Blurp

A blurp is not a burp.
No.
Surely, it's much worse.
It rushes out of both ends,
Like a vacuum in reverse.
A hiccup, burp, and sneeze, and cough
Come all at once,
The bomb goes off.
Both eyes pop out,
Your head explodes,
And all your body juice unloads.

A snoff is both a cough and sneeze,
It crosses eyes and weakens knees.
A belchy hiccup's called a hurp,
It's slightly worse than any burp,
But watch out for the worst of all -
The catastrophic blurp.


-B.C. Byron
This is what happens when you burp, sneeze, cough, and pass gas all at once.

There’s a rumor out there that your eyes will pop out of the sockets if you open your them during a sneeze. There’s another claim that your head will explode from the pressure if you hold a sneeze back completely. I’ve done both of these more than once and I still have my eyes and head in place. It wasn’t thad bad actually and not as hard to do as you’re probably thinking. But what about a hiccup, burp, cough, sneeze, and gas happening all at once? Does the pressure add together or even multiply causing the disturbing scene above? Would your pants blast open at the back and your eyeballs jump from their holes as you’re wracked with bodyquakes from head to foot? I’d really like to know, as long as I don’t have to experience it myself – just as a an observer from a safe distance.

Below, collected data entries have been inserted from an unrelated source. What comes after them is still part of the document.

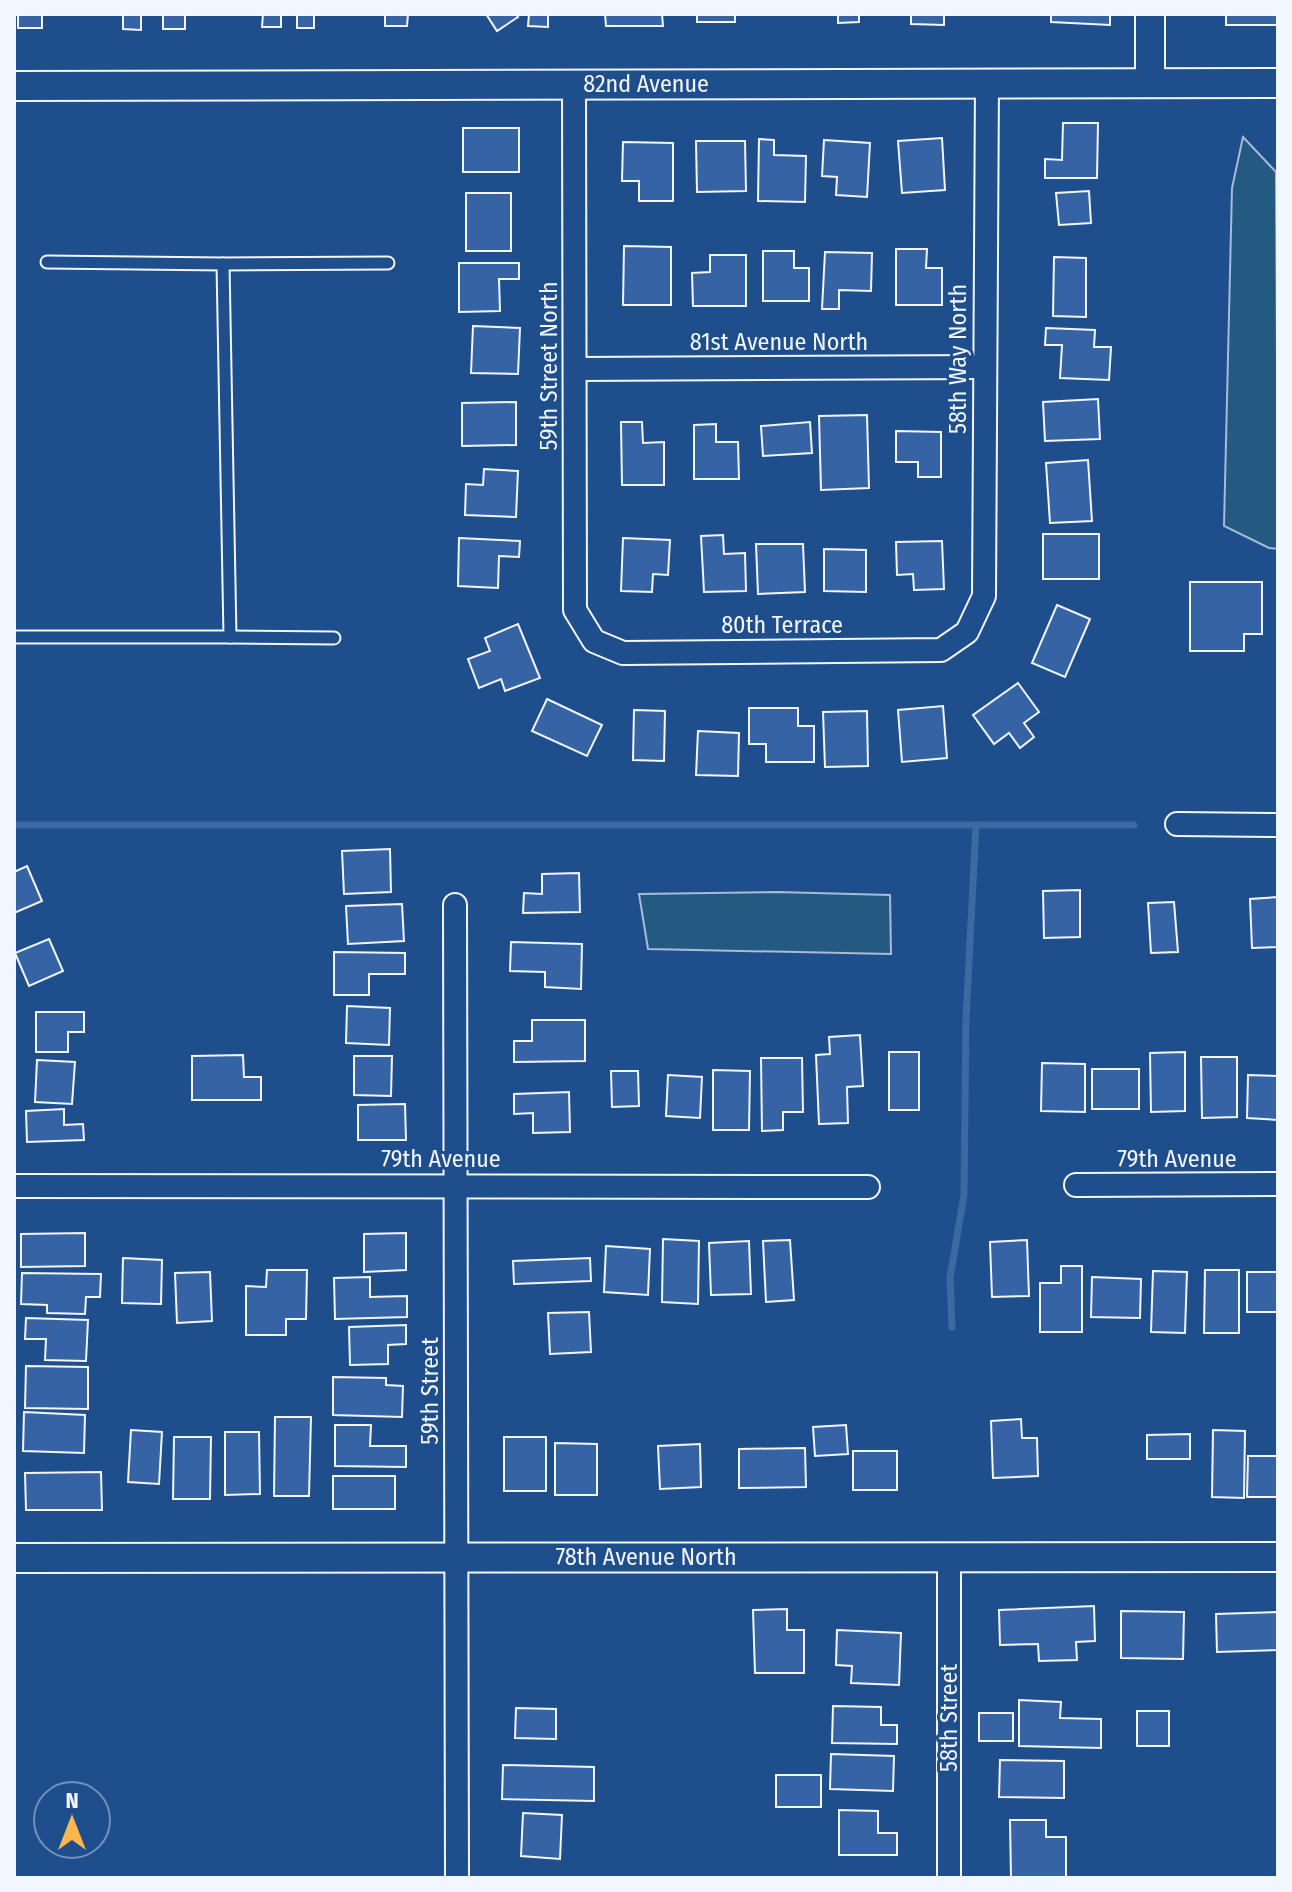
<svg xmlns="http://www.w3.org/2000/svg" width="1292" height="1892" font-family="'Fira Sans Condensed',sans-serif">
<style>
.green{fill:#245a82;stroke:#a8bbd7;stroke-width:2}
.lines{fill:none;stroke-linecap:round;stroke-linejoin:round}
.stream{stroke:#3b69a3;stroke-width:7}
.building{fill:#3563a3;stroke:#f2f6ff;stroke-width:2}
.service-casing{stroke:#f2f6ff;stroke-width:15}
.minor-casing{stroke:#f2f6ff;stroke-width:26}
.tertiary-casing{stroke:#f2f6ff;stroke-width:32}
.service{stroke:#1f4e8c;stroke-width:11}
.minor{stroke:#1f4e8c;stroke-width:22}
.tertiary{stroke:#1f4e8c;stroke-width:28}
.labels{text-anchor:middle;dominant-baseline:central;stroke-width:6;stroke-linejoin:round;paint-order:stroke}
.street-label{font-size:24px;fill:#f2f6ff;stroke:#1f4e8c}
</style>
<rect width="100%" height="100%" fill="#1f4e8c"/>
<g class="green">
<polygon points="1243,137 1276,172 1278,549 1269,548 1224,526 1232,188"/>
<polygon points="777,892 890,895 891,954 648,949 639,894"/>
</g>
<g class="lines">
<g class="stream">
<polyline points="14,825 1134,825"/>
<polyline points="952,1327 950,1278 964,1195 966,1019 976,825"/>
</g>
</g>
<g class="building">
<rect x="18" y="14" width="24" height="14"/>
<polygon points="123,14 141,14 141,30 123,29"/>
<rect x="163" y="14" width="22" height="15"/>
<polygon points="263,14 281,14 281,27 262,27"/>
<rect x="297" y="14" width="17" height="14"/>
<polygon points="385,14 408,14 407,26 385,26"/>
<polygon points="486,14 516,14 518,17 497,31"/>
<polygon points="529,14 548,14 548,27 528,26"/>
<polygon points="605,14 662,14 663,26 606,26"/>
<rect x="697" y="14" width="38" height="8"/>
<polygon points="838,14 859,14 859,22 838,23"/>
<polygon points="911,14 944,14 944,25 911,24"/>
<polygon points="1051,14 1110,14 1110,25 1051,22"/>
<rect x="1226" y="14" width="52" height="11"/>
<polygon points="1063,123 1098,123 1097,178 1045,178 1045,159 1062,160"/>
<rect x="463" y="128" width="56" height="44"/>
<polygon points="942,138 945,190 902,193 898,141"/>
<polygon points="759,139 774,140 774,155 806,156 805,202 758,201"/>
<polygon points="824,140 870,143 867,197 836,195 837,177 822,176"/>
<polygon points="696,141 745,141 746,191 697,192"/>
<polygon points="623,142 673,143 673,201 639,201 639,181 622,181"/>
<polygon points="1089,191 1091,223 1059,225 1056,193"/>
<rect x="466" y="193" width="45" height="58"/>
<polygon points="624,246 671,247 671,305 623,305"/>
<polygon points="896,249 927,249 926,268 942,268 942,305 896,305"/>
<polygon points="763,251 794,251 794,268 809,268 809,301 763,301"/>
<polygon points="825,252 872,253 871,291 839,290 839,309 822,309"/>
<polygon points="710,255 746,255 746,306 693,306 692,273 710,272"/>
<polygon points="1054,257 1086,258 1086,317 1053,316"/>
<polygon points="459,263 519,263 519,279 499,279 500,311 459,312"/>
<polygon points="473,326 520,328 518,374 471,373"/>
<polygon points="1046,328 1095,330 1094,347 1111,347 1109,380 1060,378 1062,345 1045,345"/>
<polygon points="1098,399 1100,439 1045,441 1043,402"/>
<polygon points="516,402 516,445 462,446 462,403"/>
<polygon points="867,415 869,488 821,490 819,416"/>
<polygon points="621,422 642,422 643,443 664,442 664,485 622,485"/>
<polygon points="810,422 812,453 763,456 761,426"/>
<polygon points="716,424 716,442 738,442 739,479 694,479 694,425"/>
<polygon points="896,431 941,432 941,477 918,477 918,462 896,462"/>
<polygon points="1088,460 1092,521 1050,523 1046,463"/>
<polygon points="484,469 518,471 516,517 465,515 466,484 483,485"/>
<rect x="1043" y="534" width="56" height="45"/>
<polygon points="723,535 724,554 745,553 746,591 704,592 701,536"/>
<polygon points="459,538 520,541 519,557 499,556 498,588 458,586"/>
<polygon points="623,538 670,540 668,575 653,574 652,592 621,591"/>
<polygon points="942,541 944,589 914,590 913,574 897,575 896,542"/>
<polygon points="756,544 803,544 805,592 758,594"/>
<polygon points="824,549 866,550 866,592 824,591"/>
<polygon points="1190,582 1262,582 1262,634 1244,634 1244,651 1190,651"/>
<polygon points="1057,605 1090,619 1065,677 1032,663"/>
<polygon points="518,624 540,678 505,691 501,679 479,688 468,659 490,651 485,638"/>
<polygon points="1018,683 1039,712 1024,723 1034,737 1020,748 1009,733 994,744 973,715"/>
<polygon points="547,699 602,725 587,756 532,731"/>
<polygon points="943,706 947,758 902,762 898,710"/>
<polygon points="749,708 798,708 798,726 814,726 814,762 766,762 766,744 749,744"/>
<polygon points="634,710 665,711 664,761 633,760"/>
<polygon points="867,711 868,766 825,767 823,712"/>
<polygon points="698,731 739,733 738,776 696,775"/>
<polygon points="390,849 391,892 344,894 342,851"/>
<polygon points="27,866 42,901 14,913 14,872"/>
<polygon points="579,873 580,912 523,913 524,893 542,894 542,874"/>
<polygon points="1080,890 1080,937 1044,938 1043,891"/>
<polygon points="1278,897 1278,947 1252,948 1250,899"/>
<polygon points="1174,902 1178,952 1151,953 1148,903"/>
<polygon points="402,904 404,941 348,944 346,906"/>
<polygon points="49,939 63,971 29,986 15,953"/>
<polygon points="511,942 582,944 581,989 545,987 545,972 510,971"/>
<polygon points="334,952 405,953 405,974 369,974 369,995 334,995"/>
<polygon points="347,1006 390,1008 389,1045 346,1043"/>
<polygon points="36,1012 84,1012 84,1032 68,1032 68,1052 36,1052"/>
<polygon points="532,1020 585,1020 585,1061 514,1062 514,1041 532,1041"/>
<polygon points="860,1035 863,1086 847,1087 848,1123 819,1124 816,1055 830,1054 829,1037"/>
<rect x="889" y="1052" width="30" height="58"/>
<polygon points="1185,1052 1185,1111 1151,1112 1150,1053"/>
<polygon points="243,1055 244,1077 261,1077 261,1100 192,1100 192,1056"/>
<polygon points="354,1056 392,1056 391,1096 354,1095"/>
<polygon points="1201,1057 1237,1057 1237,1117 1202,1118"/>
<polygon points="761,1058 802,1058 803,1112 783,1112 783,1130 762,1131"/>
<polygon points="37,1060 75,1062 72,1104 35,1102"/>
<polygon points="1042,1063 1085,1064 1085,1112 1041,1111"/>
<rect x="1092" y="1069" width="47" height="40"/>
<polygon points="713,1070 750,1071 749,1130 713,1130"/>
<polygon points="611,1071 638,1071 639,1106 612,1107"/>
<polygon points="668,1075 702,1077 700,1118 666,1116"/>
<polygon points="1248,1075 1278,1076 1278,1120 1247,1118"/>
<polygon points="569,1092 570,1132 533,1133 533,1113 514,1114 514,1094"/>
<polygon points="405,1104 406,1140 358,1140 358,1105"/>
<polygon points="64,1109 64,1125 83,1124 84,1140 27,1142 26,1111"/>
<polygon points="85,1233 85,1266 21,1267 21,1234"/>
<polygon points="406,1233 406,1270 364,1272 364,1234"/>
<polygon points="663,1239 699,1241 698,1304 662,1302"/>
<polygon points="790,1240 794,1300 766,1302 763,1241"/>
<polygon points="1027,1240 1029,1296 992,1297 990,1242"/>
<polygon points="749,1241 751,1294 711,1295 709,1243"/>
<polygon points="606,1246 650,1249 648,1295 604,1292"/>
<polygon points="123,1258 162,1260 161,1304 122,1303"/>
<polygon points="590,1258 591,1281 514,1284 513,1261"/>
<polygon points="1061,1266 1082,1266 1082,1332 1040,1332 1040,1283 1061,1283"/>
<polygon points="267,1270 307,1270 306,1319 286,1319 286,1335 246,1335 246,1286 266,1287"/>
<polygon points="1205,1270 1239,1270 1239,1333 1204,1333"/>
<polygon points="1153,1271 1187,1272 1185,1333 1151,1332"/>
<polygon points="210,1272 212,1321 177,1323 175,1273"/>
<rect x="1247" y="1272" width="31" height="40"/>
<polygon points="22,1273 101,1274 100,1297 86,1297 85,1314 47,1313 47,1305 21,1304"/>
<polygon points="370,1277 370,1297 407,1296 407,1317 335,1319 334,1278"/>
<polygon points="1092,1277 1141,1279 1140,1318 1091,1317"/>
<polygon points="589,1312 591,1352 550,1354 548,1313"/>
<polygon points="26,1318 88,1320 86,1361 45,1360 46,1339 25,1339"/>
<polygon points="406,1325 406,1344 388,1345 388,1364 350,1365 349,1327"/>
<polygon points="26,1366 88,1367 88,1409 25,1408"/>
<polygon points="333,1377 386,1378 386,1385 403,1386 402,1417 333,1415"/>
<polygon points="24,1412 85,1415 84,1453 23,1451"/>
<polygon points="275,1417 311,1417 309,1496 274,1496"/>
<polygon points="1021,1419 1022,1438 1037,1438 1038,1476 993,1478 991,1421"/>
<polygon points="335,1425 371,1425 370,1446 406,1446 406,1467 335,1466"/>
<polygon points="846,1425 848,1454 815,1456 813,1427"/>
<polygon points="131,1430 162,1432 159,1484 128,1482"/>
<polygon points="1213,1430 1245,1431 1244,1498 1212,1497"/>
<polygon points="225,1432 259,1432 260,1494 225,1495"/>
<polygon points="1190,1434 1190,1459 1147,1459 1147,1435"/>
<polygon points="174,1437 211,1437 210,1499 173,1499"/>
<rect x="504" y="1437" width="42" height="54"/>
<polygon points="555,1443 597,1444 597,1495 555,1495"/>
<polygon points="700,1444 701,1487 660,1489 658,1446"/>
<polygon points="805,1448 806,1487 739,1488 739,1449"/>
<rect x="853" y="1451" width="44" height="39"/>
<polygon points="1248,1456 1278,1456 1278,1497 1247,1497"/>
<polygon points="101,1472 102,1510 26,1510 25,1473"/>
<rect x="333" y="1476" width="62" height="33"/>
<polygon points="1094,1606 1095,1641 1076,1642 1077,1660 1039,1661 1038,1644 1000,1645 999,1610"/>
<polygon points="787,1609 787,1630 804,1630 804,1673 755,1673 753,1610"/>
<polygon points="1121,1611 1184,1612 1183,1659 1121,1658"/>
<polygon points="1277,1612 1278,1650 1217,1652 1216,1614"/>
<polygon points="837,1630 901,1633 899,1685 851,1683 852,1666 836,1665"/>
<polygon points="1019,1700 1061,1702 1060,1718 1101,1719 1101,1748 1019,1746"/>
<polygon points="833,1706 881,1707 881,1725 897,1725 897,1744 832,1743"/>
<polygon points="516,1708 556,1709 556,1739 515,1738"/>
<rect x="1137" y="1711" width="32" height="35"/>
<rect x="979" y="1713" width="34" height="28"/>
<polygon points="831,1754 894,1756 893,1791 830,1789"/>
<polygon points="1000,1760 1064,1761 1064,1798 999,1797"/>
<polygon points="503,1765 594,1767 594,1801 502,1799"/>
<rect x="776" y="1775" width="45" height="32"/>
<polygon points="839,1810 878,1811 878,1833 897,1833 897,1855 839,1855"/>
<polygon points="523,1813 562,1815 560,1859 521,1856"/>
<polygon points="1010,1820 1046,1820 1046,1837 1066,1837 1066,1878 1011,1878"/>
</g>
<g class="lines">
<defs>
<g id="service">
<polyline points="223,264 388,263"/>
<polyline points="14,637 230,637 223,264 47,262"/>
<polyline points="230,637 334,638"/>
</g>
<g id="minor">
<polyline points="574,84 575,610 594,641 623,653 941,650 967,632 984,596 987,83"/>
<polyline points="576,369 984,367"/>
<polyline points="1177,824 1278,825"/>
<polyline points="455,905 457,1878"/>
<polyline points="1076,1185 1278,1184"/>
<polyline points="14,1186 868,1187"/>
<polyline points="949,1558 949,1878"/>
</g>
<g id="tertiary">
<polyline points="1150,83 1150,14"/>
<polyline points="14,86 1278,83"/>
<polyline points="14,1558 1278,1557"/>
</g>
</defs>
<use href="#service" class="service-casing"/>
<use href="#minor" class="minor-casing"/>
<use href="#tertiary" class="tertiary-casing"/>
<use href="#service" class="service"/>
<use href="#minor" class="minor"/>
<use href="#tertiary" class="tertiary"/>
</g>
<g class="labels">
<g class="street-label">
<text x="646" y="84">82nd Avenue</text>
<text x="779" y="342">81st Avenue North</text>
<text transform="translate(958 359) rotate(-90)">58th Way North</text>
<text transform="translate(549 366) rotate(-90)">59th Street North</text>
<text x="782" y="625">80th Terrace</text>
<text x="441" y="1159">79th Avenue</text>
<text x="1177" y="1159">79th Avenue</text>
<text transform="translate(430 1391) rotate(-90)">59th Street</text>
<text x="646" y="1557">78th Avenue North</text>
<text transform="translate(949 1718) rotate(-90)">58th Street</text>
</g>
</g>
<rect width="1292" height="1892" fill="none" stroke="#f2f6ff" stroke-width="32"/>
<g transform="translate(72 1820)"><circle r="38" fill="#1f4e8c" stroke="#7391ba" stroke-width="2"/>
<path d="M0-6L14 30L0 20L-14 30Z" fill="#ffb74d"/>
<text y="-12" font-size="22" font-weight="bold" text-anchor="middle" fill="#f2f6ff">N</text>
</g>
</svg>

For the sake of furthering science, I’m calling for volunteers to test the blurp theory. The experiment involves chugging soda and eating gassy foods, then corking all the pressure exit points except one nostril (so you can breathe). As a feather is applied to the one open nostril, a de-corking mechanism unblocks the orifices all at once. Easy-peasy. Our test subject will be modestly compensated, of course, and their family will receive all funds in the event that the experiment goes as expected and your head actually does explode. Imagine if you don’t die, though. You’d be sure to get a page in Ripley’s Believe It or Not and a massive number of video views on all social media apps. Fame, fortune, glory, and scientific progress – all thanks to your pioneering bravery. The first blurp in history.

If that sounds too risky, I have some other experiments you could sign up for involving microwaves and porcupines, but that’s a poem for another time.

Gimme’ Five

Gimme' five
Gimme' ten
On the side
Round the bend
Backwards five
And now, a low five
Use your foot to give a toe five
Way up here
Another HIGH five
Fingers out
Let's try an EYE five

-B.C. Byron
For some reason, the eye five has never gained the popularity of the high five

I’ve seen some pretty elaborate high five routines, some taking several minutes to complete. High five, knuckle bump, elbow bump, face slap, finger wiggle, robot, nose pinch, high foot, all ending with “duuuuude”. Then another friend enters the room and the ritual starts over again. By round ten, the now red-knuckled, exhausted pals have forgotten why they came by in the first place. In high school, everyone group of friends seemed to have their own unique sequence and I was the only one that could never get the whole thing down. It was almost as difficult as memorizing the 30 extra lives code on Contra (an original Nintendo game). Was it a-b-a-b-up-down-a-b? You also had to get timing just right or end up rebooting the Nintendo and waiting a whole minute to try again. In the case of high five rituals, poor timing risked a poke in the eye or an awkward pause that kills the whole greeting.

For some reason, my eye five routine never really caught on with the other kids. I tried a few other fives as well – The hug five (for the girls), the throat five, the scream like you’re on fire five, take a bite of each other’s lunch five, nostril five – all complete bombs. There was apparently some unspoken set of high five rules that I wasn’t privy to.

This internet age has seen a decline in high fiving as so many social interactions are done through screens. I think we need to invent a digital equivalent of the five. You might be thinking emojis fill that role, but I would disagree. Emojis lack that hand-stinging, personal space invasion. A mere picture of fiving hands is not enough. Perhaps phone makers could install an impact detector on the screen side of your mobile to facilitate the new age high five. Users could smack the screen when a friend’s face appears and the detector triggers a success sound if the power of the hit registers as numbing-pain level. We might need to make tougher screens and bulkier phones, but somehow we’ve got to keep these important traditions alive.